═══ Source passage
Somatropin is not a steroid. It is a peptide hormone, meaning it’s a protein made of amino acids, not a fat-derived molecule built from cholesterol like steroids are. The confusion is understandable because somatropin (synthetic human growth hormone) and anabolic steroids are both used to build muscle and improve athletic performance, and both are associated with doping scandals. But chemically, biologically, and legally, they are entirely different substances.
Why Somatropin Isn’t a Steroid
The distinction comes down to molecular structure. Steroid hormones, including testosterone and its synthetic derivatives, are all built on a framework of four carbon rings derived from cholesterol. They’re small, fat-soluble molecules that can pass through cell membranes and bind to receptors inside the cell’s nucleus, directly switching genes on or off.
Somatropin is a large protein, a chain of 191 amino acids that mimics the growth hormone your pituitary gland naturally produces. It’s manufactured using recombinant DNA technology: a laboratory strain of E. coli bacteria is genetically programmed to produce the human growth hormone protein, which is then purified for medical use. Because it’s a protein, somatropin can’t cross cell membranes the way steroids do. Instead, it binds to receptors on the outside surface of cells and triggers a signaling cascade from there.
This protein structure also explains why somatropin must be injected under the skin rather than taken as a pill. Your digestive system would break it down into individual amino acids before it ever reached your bloodstream, the same way it digests any other protein. Many anabolic steroids, by contrast, can be modified to survive digestion and are available in oral form.
How Somatropin Works Differently Than Steroids
Anabolic steroids primarily drive muscle growth by binding to androgen receptors inside muscle cells, ramping up the production of contractile muscle proteins. The result is larger, stronger muscle fibers. Somatropin takes a very different path. It stimulates the liver to produce a signaling molecule called IGF-1, which then promotes growth across multiple tissue types: bone, cartilage, organs, and connective tissue.
The effect on muscle is more nuanced than most people expect. Research from The Physiological Society found that just 14 days of growth hormone supplementation increased collagen synthesis in muscle and tendon by up to sixfold in healthy adults, but it had no measurable effect on the contractile muscle protein that actually makes muscles bigger. In other words, somatropin strengthens the scaffolding around muscles rather than bulking up the muscle fibers themselves. A study on recreational athletes showed that growth hormone didn’t increase muscle mass but did improve sprint performance, likely because stronger connective tissue transmits force more efficiently.
This distinction matters practically. Muscle and tendon ruptures are a common complication of heavy weight training combined with anabolic steroid use, partly because steroids build muscle faster than the surrounding connective tissue can keep up. Growth hormone appears to do the opposite, reinforcing tendons and connective tissue without the same degree of muscle hypertrophy.
══════
→ **The problem**
Rewrite the part of the somatropin text that begins with "Somatropin is not" and ends with "entirely different substances.", changing "doping scandals" to "doping controversies".
═══ Data extract
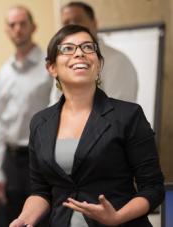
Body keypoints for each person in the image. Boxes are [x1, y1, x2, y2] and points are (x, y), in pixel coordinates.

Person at [9, 24, 164, 227]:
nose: (79, 53)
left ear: (99, 63)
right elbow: (41, 192)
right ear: (51, 67)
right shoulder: (40, 122)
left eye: (88, 47)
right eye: (68, 48)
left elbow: (153, 187)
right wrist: (23, 220)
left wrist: (116, 217)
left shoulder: (128, 115)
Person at [0, 5, 53, 226]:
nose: (17, 29)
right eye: (12, 25)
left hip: (40, 158)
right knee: (13, 220)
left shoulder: (50, 66)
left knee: (43, 219)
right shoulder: (4, 72)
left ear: (33, 27)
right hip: (11, 160)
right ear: (7, 31)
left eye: (22, 24)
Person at [50, 1, 138, 105]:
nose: (72, 27)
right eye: (66, 23)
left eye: (77, 20)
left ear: (94, 24)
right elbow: (55, 104)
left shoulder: (117, 61)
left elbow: (118, 114)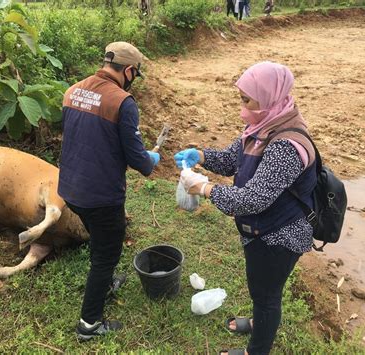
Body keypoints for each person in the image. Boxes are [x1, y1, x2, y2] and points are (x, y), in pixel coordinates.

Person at [174, 61, 317, 355]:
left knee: (267, 294)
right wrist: (200, 154)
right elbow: (231, 160)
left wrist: (205, 188)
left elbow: (252, 199)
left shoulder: (286, 145)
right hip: (263, 227)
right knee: (260, 287)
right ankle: (258, 321)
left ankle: (257, 349)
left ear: (267, 97)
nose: (242, 107)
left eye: (245, 100)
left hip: (280, 235)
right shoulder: (264, 124)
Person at [58, 41, 160, 341]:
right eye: (134, 74)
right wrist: (151, 159)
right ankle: (89, 324)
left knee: (101, 245)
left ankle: (104, 281)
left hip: (69, 188)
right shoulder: (122, 102)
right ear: (128, 70)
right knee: (107, 253)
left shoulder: (73, 90)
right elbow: (138, 160)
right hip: (100, 196)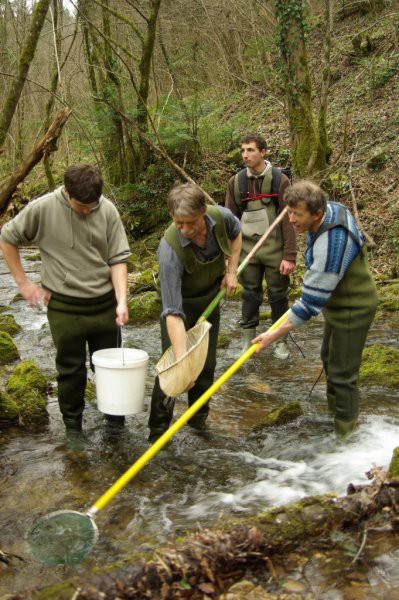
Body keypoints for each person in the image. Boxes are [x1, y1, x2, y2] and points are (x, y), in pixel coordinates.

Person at [0, 164, 131, 433]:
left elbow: (118, 259)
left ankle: (116, 424)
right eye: (81, 205)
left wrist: (122, 301)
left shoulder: (106, 210)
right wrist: (24, 283)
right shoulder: (43, 208)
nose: (88, 210)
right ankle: (73, 428)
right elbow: (7, 237)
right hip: (64, 308)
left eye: (92, 205)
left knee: (109, 368)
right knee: (70, 372)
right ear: (66, 192)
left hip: (105, 305)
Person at [253, 180, 378, 439]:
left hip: (353, 306)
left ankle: (346, 435)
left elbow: (309, 304)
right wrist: (293, 210)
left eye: (297, 214)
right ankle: (336, 416)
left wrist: (272, 335)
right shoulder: (330, 208)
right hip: (336, 303)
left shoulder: (332, 244)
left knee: (343, 372)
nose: (291, 220)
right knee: (327, 359)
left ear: (317, 214)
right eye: (289, 212)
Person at [148, 183, 242, 443]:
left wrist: (231, 270)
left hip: (210, 301)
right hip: (180, 310)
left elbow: (237, 235)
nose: (185, 229)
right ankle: (158, 433)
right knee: (172, 373)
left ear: (203, 212)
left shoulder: (222, 218)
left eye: (190, 223)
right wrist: (183, 362)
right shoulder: (170, 251)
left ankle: (198, 422)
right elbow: (173, 312)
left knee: (207, 366)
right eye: (179, 223)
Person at [225, 133, 297, 359]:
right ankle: (248, 342)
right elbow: (230, 221)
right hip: (247, 250)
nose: (245, 155)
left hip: (275, 248)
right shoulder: (236, 182)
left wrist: (290, 256)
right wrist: (230, 259)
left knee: (278, 294)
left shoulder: (280, 181)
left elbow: (289, 219)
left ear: (263, 152)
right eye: (242, 150)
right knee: (249, 294)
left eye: (250, 150)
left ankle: (279, 341)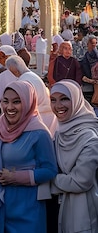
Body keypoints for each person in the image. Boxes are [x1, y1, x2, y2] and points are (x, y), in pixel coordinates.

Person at [0, 81, 57, 233]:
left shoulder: (39, 133)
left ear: (28, 102)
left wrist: (16, 177)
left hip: (28, 206)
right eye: (5, 101)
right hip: (3, 204)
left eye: (17, 101)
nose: (10, 107)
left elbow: (50, 170)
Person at [49, 79, 98, 232]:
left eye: (64, 99)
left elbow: (80, 181)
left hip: (83, 213)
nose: (58, 106)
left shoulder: (89, 138)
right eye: (53, 100)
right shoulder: (59, 132)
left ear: (76, 101)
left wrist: (47, 180)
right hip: (61, 208)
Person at [5, 55, 57, 135]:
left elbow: (26, 105)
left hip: (38, 119)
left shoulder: (24, 81)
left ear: (15, 70)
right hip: (48, 116)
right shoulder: (33, 76)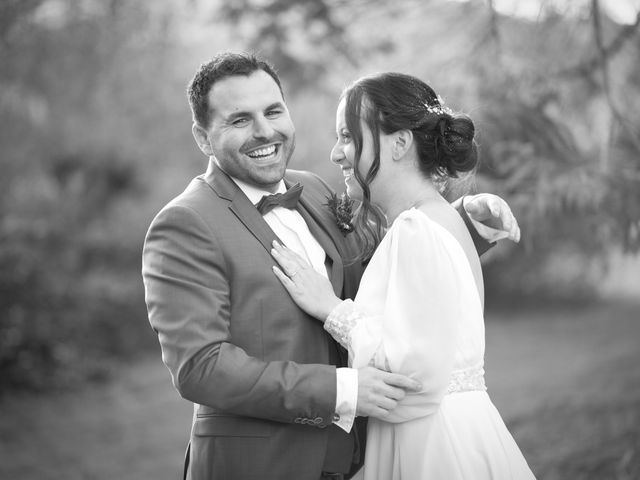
══════
→ **Output for this task**
Somatropin is not a steroid. It is a peptide hormone, meaning it’s a protein made of amino acids, not a fat-derived molecule built from cholesterol like steroids are. The confusion is understandable because somatropin (synthetic human growth hormone) and anabolic steroids are both used to build muscle and improve athletic performance, and both are associated with doping controversies. But chemically, biologically, and legally, they are entirely different substances.